- [THE DATA]
*** Block opens ***

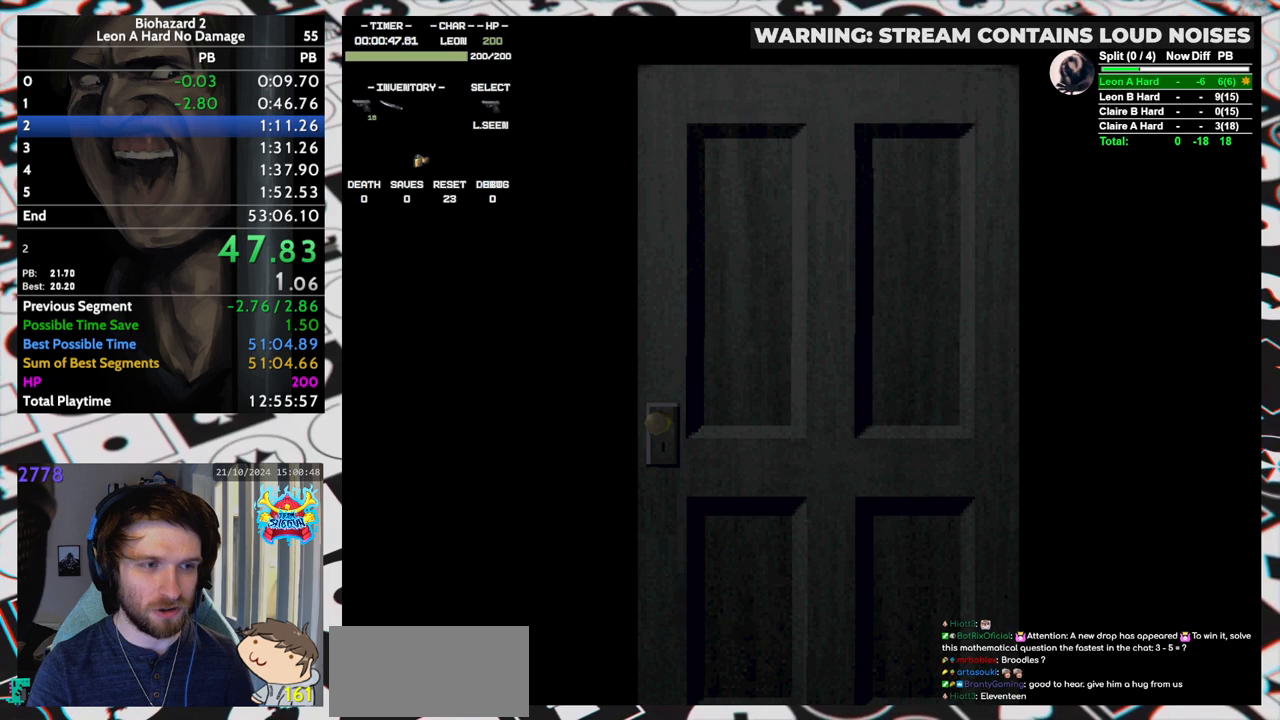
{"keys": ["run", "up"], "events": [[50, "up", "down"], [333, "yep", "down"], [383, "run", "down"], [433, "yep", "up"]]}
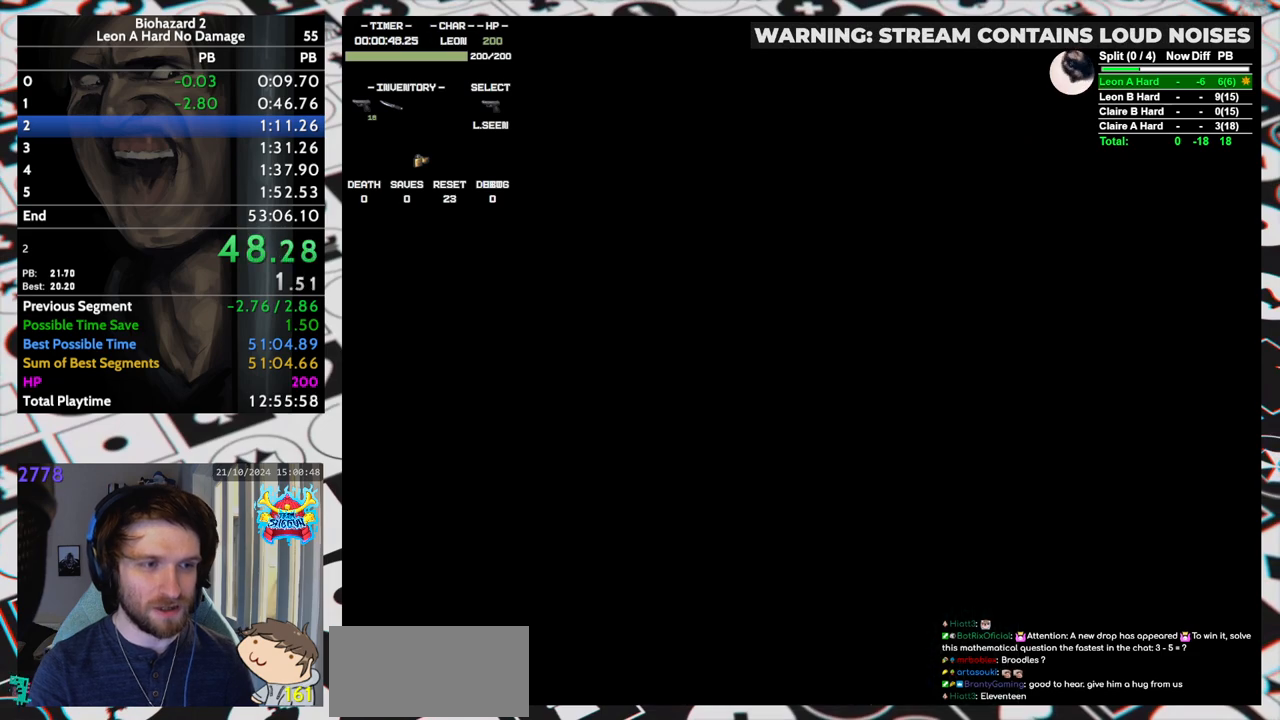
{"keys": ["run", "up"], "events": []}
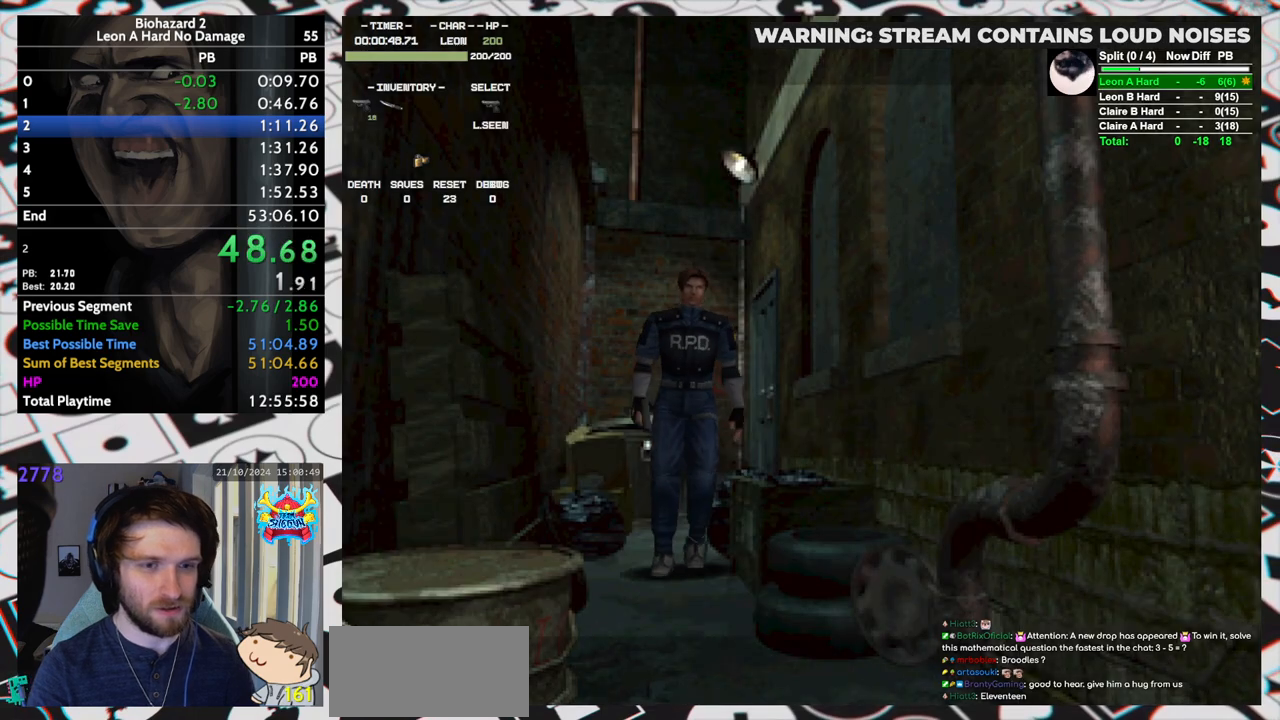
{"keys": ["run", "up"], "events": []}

*** Block closes ***

- [TRY IT] No pictures go in the copy. Set down all the data exactly.

- [ANSWER TO THIS TASK]
{"keys": ["run", "up"], "events": [[50, "up", "down"], [333, "yep", "down"], [383, "run", "down"], [433, "yep", "up"]]}
{"keys": ["run", "up"], "events": []}
{"keys": ["run", "up"], "events": []}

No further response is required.